França: uma população em estado de alerta
François Pechereau — 27 Novembro 2010
Desde a aprovação da lei do presidente Sarkozy relativa à alteração das reformas, a participação nas movimentações de protesto tornou-se menos importante. E, no entanto, há muito tempo que não se via em França uma mobilização de massas tão importante. Cada dia de manifestação reunia milhões de pessoas (até três milhões no auge dos protestos): as fábricas bloqueadas, as refinarias e postos de combustíveis fechados, o lixo não recolhido, as pontes e os pontos estratégicos das cidades cortados.
Os grevistas conseguiram, desde há alguns anos, utilizar técnicas eficazes, quase cirúrgicas, de intervenção, que – com muito poucos recursos – bloquearam o país muito rapidamente.
Contrariamente ao que se poderia esperar, o movimento foi apoiado de maneira quase unânime: os automobilistas, obrigados a esperar durante horas nas poucas bombas de gasolina abertas, mantiveram-se calmos, apoiando desta maneira implícita o movimento; igualmente, nenhuma cena de cólera foi vista entre os utentes dos transportes colectivos. Cada um participava à sua maneira, activamente ou apoiando o movimento.
Esta capacidade de mobilização que têm os sindicatos continua a ser uma verdadeira força em França. Mas o factor que o governo mais temeu foi a participação dos estudantes que, com a sua imprevisibilidade, pode transformar um movimento num bloqueio total. E, desta vez, os estudantes nem sequer desceram à rua em força.
A mobilização estudantil, neste caso, reflecte mais um mal-estar sobre a questão do trabalho e das saídas profissionais do que unicamente sobre as reformas.
Por trás da imensa mobilização que se verificou, todas estas questões vieram ao de cima.
Por exemplo, a das desigualdades entre operários e quadros, que têm de trabalhar até à mesma idade quando a penosidade do trabalho não é a mesma. Estudos realizados mostram que um operário só “beneficia” realmente de dois ou três anos de reforma antes de ter sérios problemas de saúde, enquanto os quadros beneficiam bastante mais.
E também a questão das desigualdades entre homens e mulheres. Mesmo se os salários têm tendência (mas apenas tendência) a aproximar-se, uma mulher tem de trabalhar até aos 65 ou 67 anos para beneficiar de uma reforma a cem por cento, ficando a receber menos que um homem nas mesmas condições.
Dizem-nos que saímos da crise, mas ao vermos que para um lugar de secretariado se recebem 70 currículos num só dia (caso sucedido num escritório que conheço) e que todas as empresas de construção baixam drasticamente os preços dos serviços para ganharem empreitadas, tiramos a conclusão de que a crise e as situações precárias estão bem instaladas.

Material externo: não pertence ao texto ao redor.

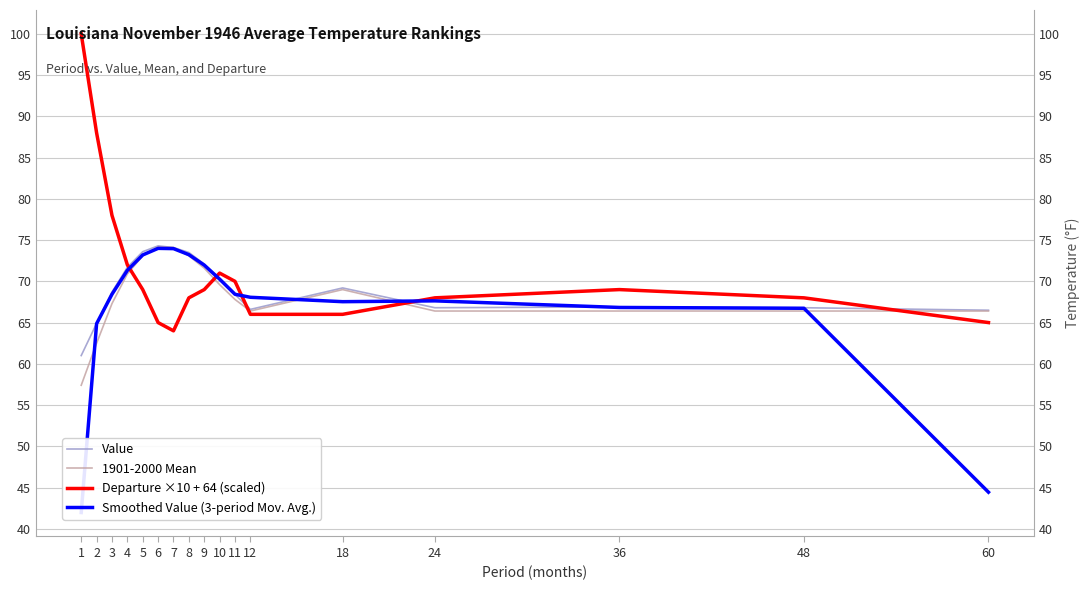

What is the difference between the second highest and minimum values in the Smoothed Value (3-period Mov. Avg.) series?

32.0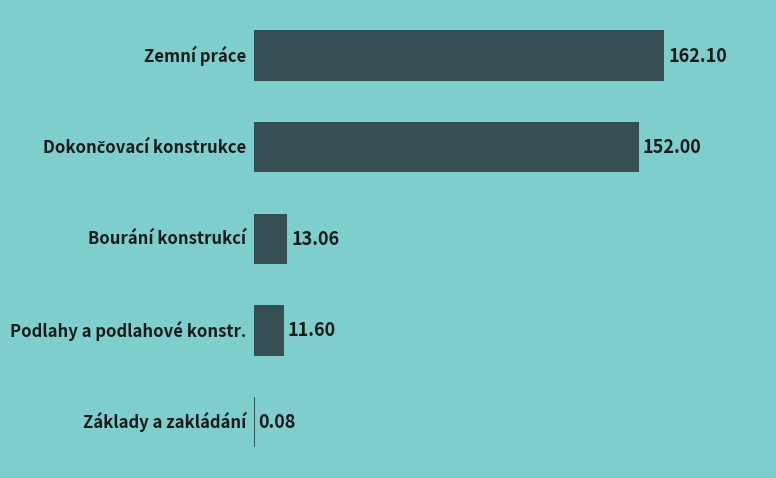

Are the bars horizontal?

Yes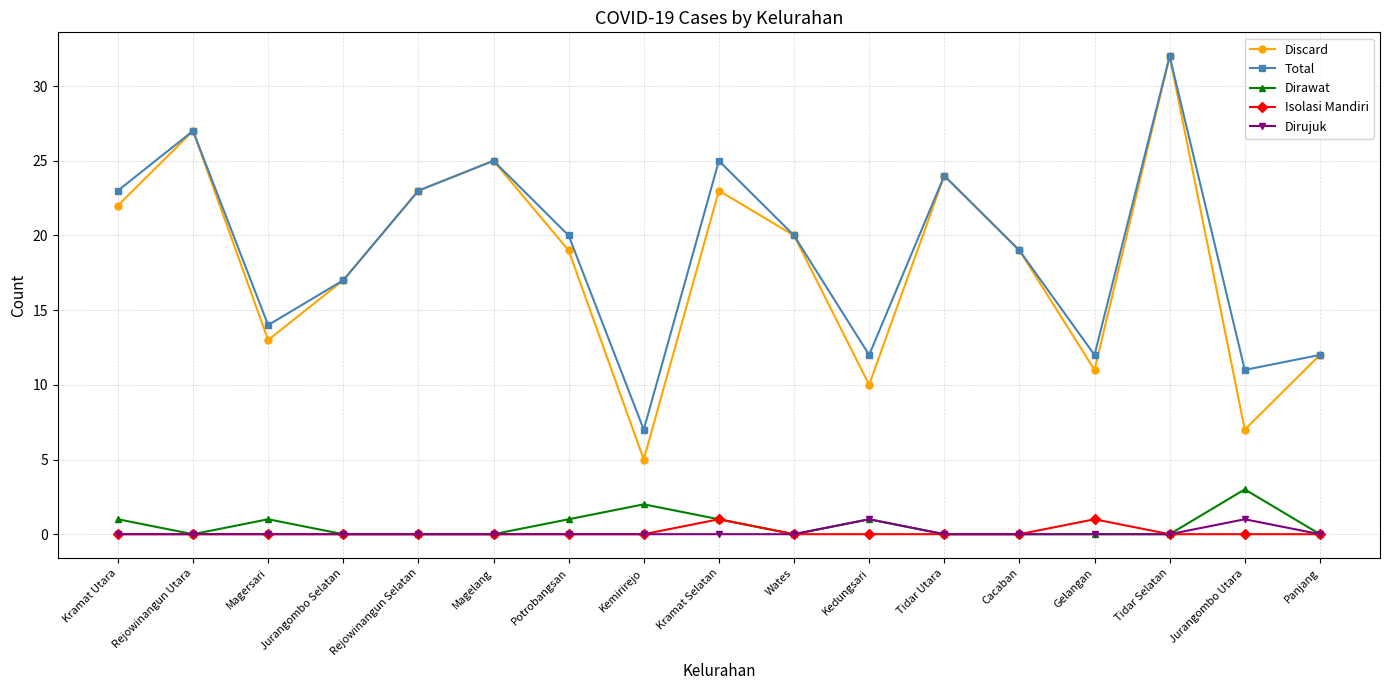

What is the lowest value of the Total series?

7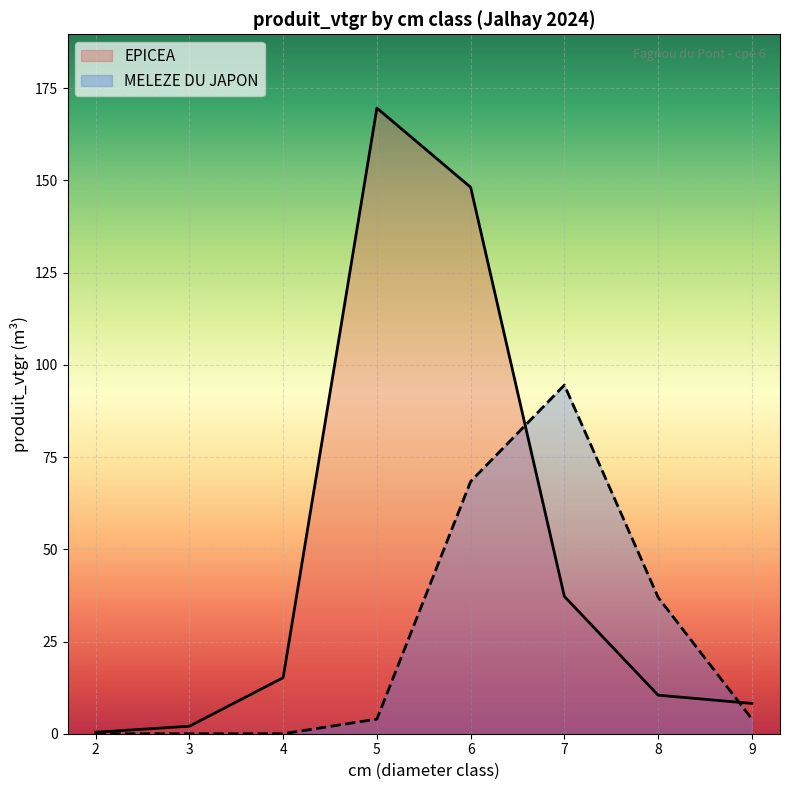

Which series has the largest total across all categories?

EPICEA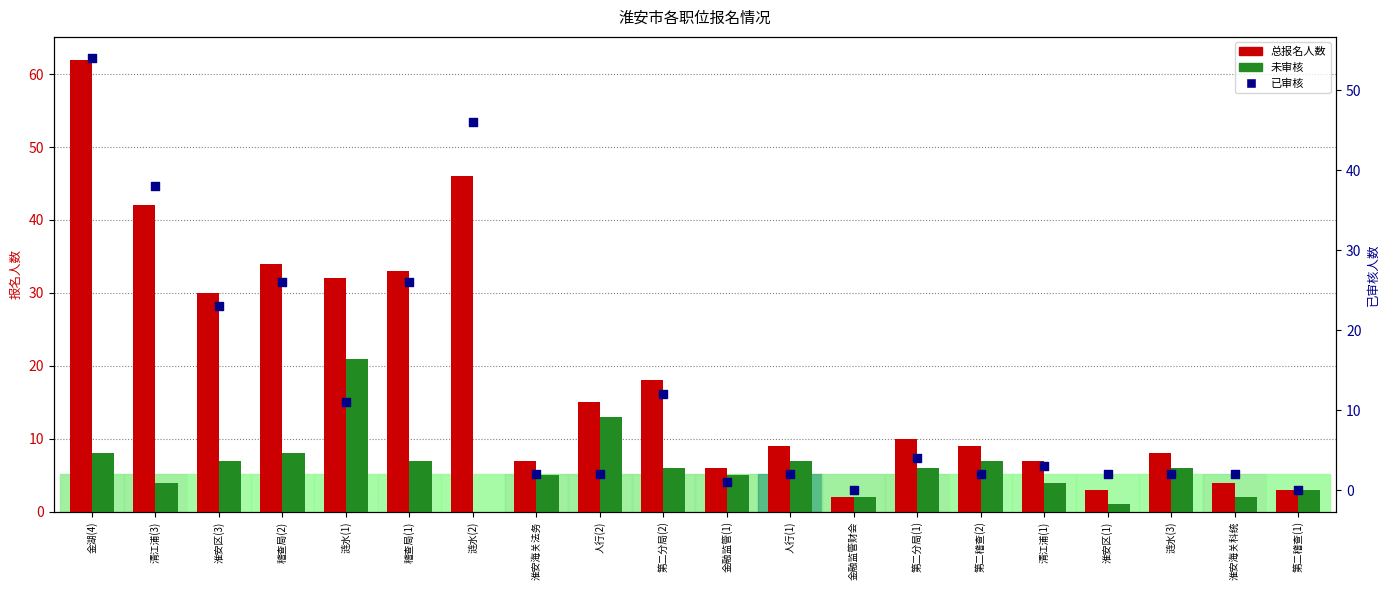

At which category is the sum across all series the highest?

金湖(4)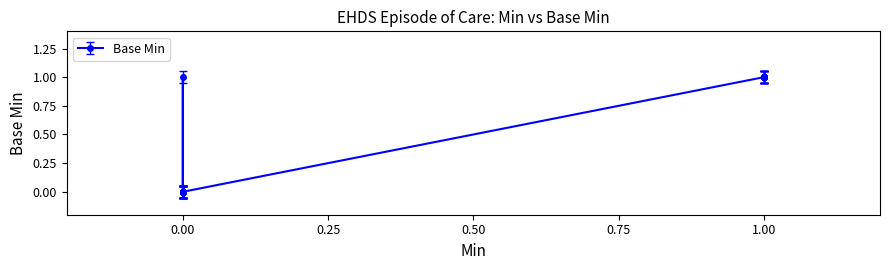

What is the maximum value shown in the chart?

1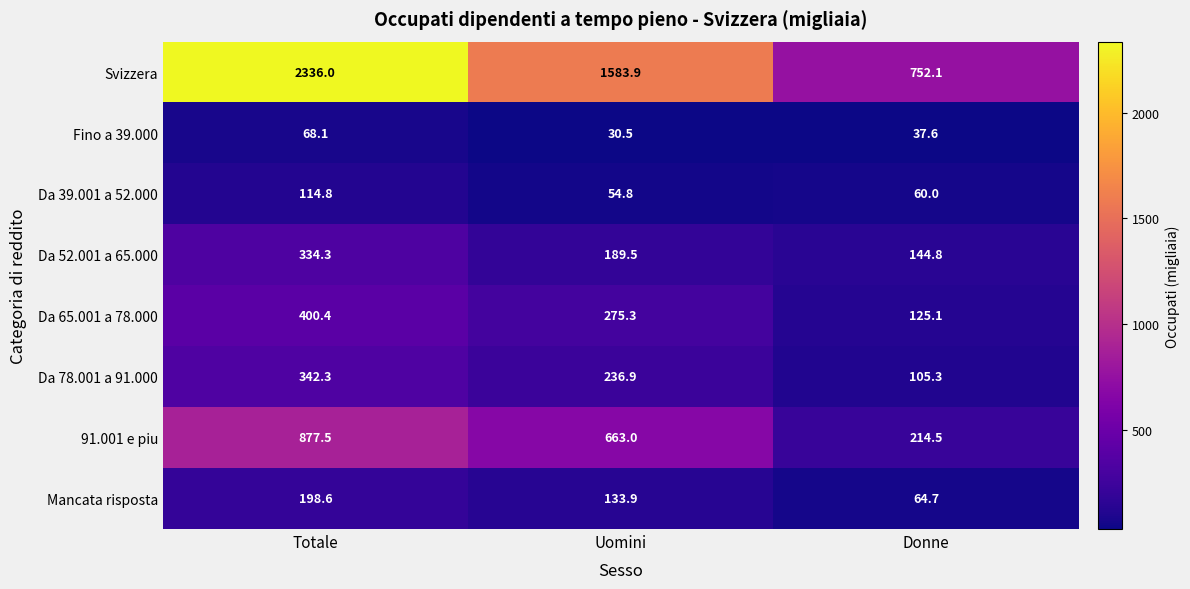

Which series has the widest spread of values?

Svizzera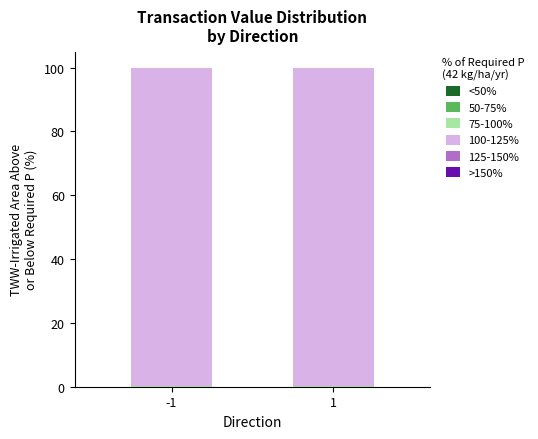

What is the total value across all series at -1?

100.0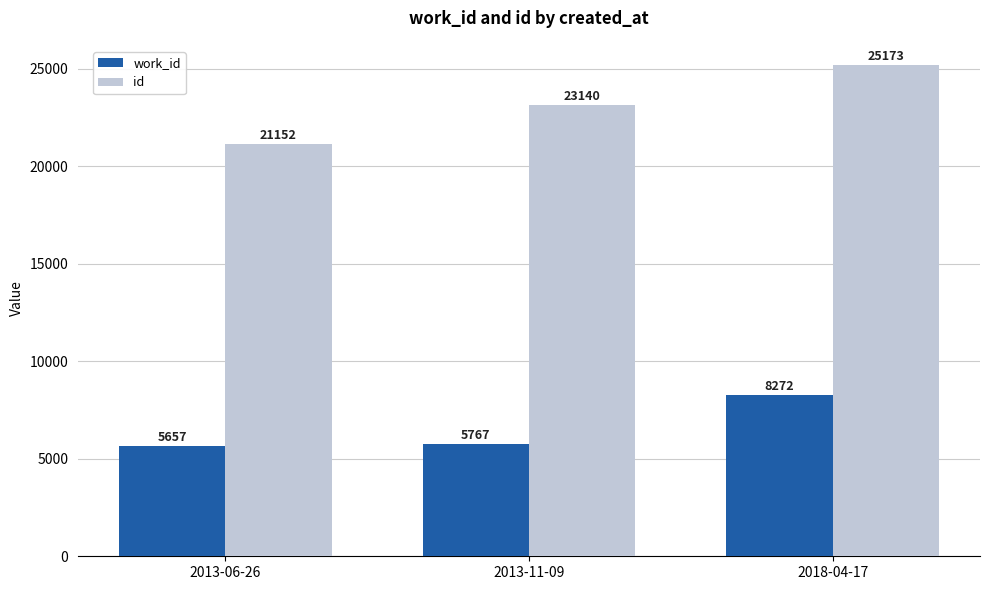

What is the value of the work_id bar at the 3rd from the left?

8272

A lei foi aprovada no dia 27 de Outubro e validada em 9 de Novembro pelo Conselho Constitucional. Os franceses vão ter de trabalhar pelo menos até aos 62 anos. No entanto, este movimento só pode ser visto como uma vitória, como uma garantia sobre a capacidade que o povo tem de se levantar para lutar por questões fundamentais.
A enorme mobilização e todas as manifestações realizadas são o sinal de um grande “estamos fartos”, como provam as pancartas e bandeirolas exibidas nos desfiles, que misturavam uma multiplicidade de assuntos: as questões do Estado, em volta dos grandes salários e desvios de fundos (caso Woerth-Betencourt), as protecções fiscais repostas pelo governo, o medo constante do despedimento numa economia de mercado sem freio.
Mesmo se não se ganhou no que respeita ao que estava directamente em causa (a alteração da idade da reforma), estes dez dias de mobilizações maciças ficam como uma nova prova da capacidade que tem o povo francês de se manter em estado de alerta.